When the cabin door was flung open and a man burst in, Miranda almost dropped the teakettle. He was
not
old. There was some gray at the temples of his thick black hair and lines running down the sides of his tight-lipped mouth, but his virility was intact. He was a
very
good-looking man.
“Who are you and what are you doing here?” he demanded.
She swallowed. Something about him was intimidating. She could see that he was a man who was used to giving orders and being obeyed. “I’m your nurse,” she said brightly, nodding toward his arm, which was in a cast nearly to his shoulder. It must have been a bad break for such a cast, and he must have great difficulty doing even the smallest tasks.
Smiling, she walked around the counter, refusing to be intimidated by his face. “Miranda Stowe,” she said, laughing nervously. “But you already know that, don’t you? Sandy said you had the medical reports with you, so maybe if I saw them, I’d know more about your condition.” When he didn’t say a word, she frowned a bit. “Come and sit down, supper’s almost ready and—here, let me help you off with those boots.”
He was still staring at her, speechless, so she
gently tugged on his uninjured arm and got him to sit in a chair by the dining table. Kneeling before him, she started to unlace his boots while thinking that sharing a cabin was going to be a lonely experience if he never spoke.
When he started to laugh, she looked up at him, smiling, wanting to share whatever was amusing him.
“This is the best one yet,” he said.
“What is?” she asked, thinking he was remembering a joke.
“You are.”
Still smiling, he cocked one eyebrow at her. “I must say you don’t
look
the part of—what was it you called yourself? A nurse?”
Miranda lost her smile. “I
am
a nurse.”
“Sure you are, honey. And I’m a newborn babe.”
Miranda quit unlacing his boots and stood up, looking down at him. “Exactly what do you think I am?” she asked quietly.
“With those”—he nodded toward her ample
bosom—“you could be only one thing.”
Miranda was a softhearted woman. Wounded butterflies made her weep, but this tall, good-looking man, nodding toward her breasts in that way, was more than she could take. She was strong from years of making beds and turning patients, so when he reached out as though to touch her, she put her hand on his shoulder and pushed. It was harder than she meant to. As he went flying backward in the chair, he reached for the table to keep from falling. But his right arm, encased in plaster, unbalanced him so he went sprawling to the floor.
Miranda knew she should see if he was all right, but she didn’t. She turned on her heel and started for the cabin door.
“Why you—” he said, then grabbed her ankle before she could take another step.
“Let go of me!” She kicked out at him, but he pulled harder, until she landed on top of him and hit his injured arm.
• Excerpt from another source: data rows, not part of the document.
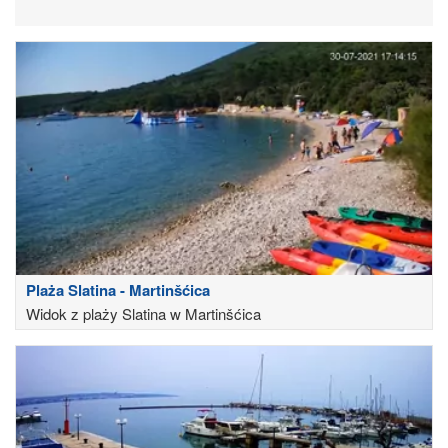
Plaża Slatina - Martinšćica
Widok z plaży Slatina w Martinšćica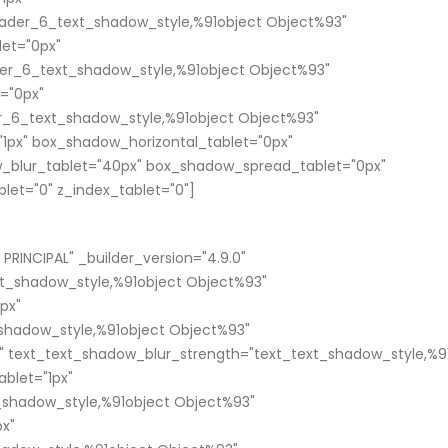
ader_6_text_shadow_style,%91object Object%93"
et="0px"
er_6_text_shadow_style,%91object Object%93"
="0px"
_6_text_shadow_style,%91object Object%93"
1px" box_shadow_horizontal_tablet="0px"
_blur_tablet="40px" box_shadow_spread_tablet="0px"
blet="0" z_index_tablet="0"]
RINCIPAL" _builder_version="4.9.0"
xt_shadow_style,%91object Object%93"
px"
shadow_style,%91object Object%93"
" text_text_shadow_blur_strength="text_text_shadow_style,%9
blet="1px"
t_shadow_style,%91object Object%93"
px"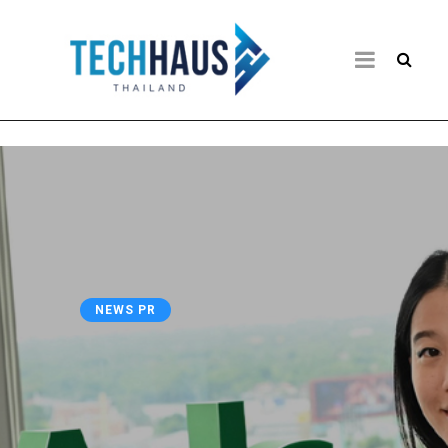
NEWS PR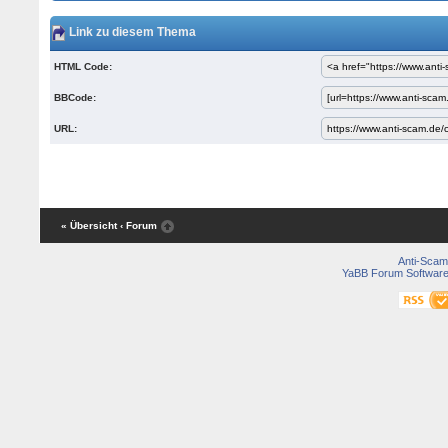
Link zu diesem Thema
HTML Code:
BBCode:
URL:
« Übersicht
‹ Forum
Anti-Scam
YaBB Forum Softwar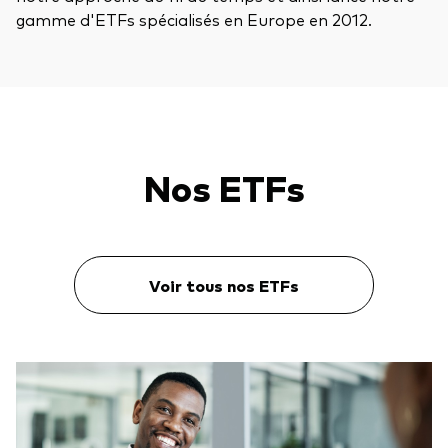
gamme d'ETFs spécialisés en Europe en 2012.
Nos ETFs
Voir tous nos ETFs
She knew the impact must have hurt him, but he didn’t so much as show his pain by a flicker of an eye.
With one roll, he pinned her body to the floor. “Who are you and how much do you want?”
Genuinely puzzled, she looked up at him. He was about forty years old, give or take a few years, and his body felt as though it was in perfect condition. “For this job I receive about four hundred dollars a week.” She narrowed her eyes at him. “For
nursing.”
“Nursing,” he said in a derogatory way. “Is
that
what you call it?”
She pushed against him angrily but couldn’t budge him.
“So how did you find me? Simpson? No, he doesn’t know anything. Who sent you? The Japanese?”
Miranda stopped struggling. “The Japanese?” Was the man’s injury
only
in his arm?
“Yeah, they weren’t too happy when I won on that last deal. But microchips are a dead item. I’m going for—”
“Mr. Taggert!” she interrupted, as he seemed to have forgotten he was lying full length on top of her. “I have
no
idea what you’re talking about. Would you please let me up?”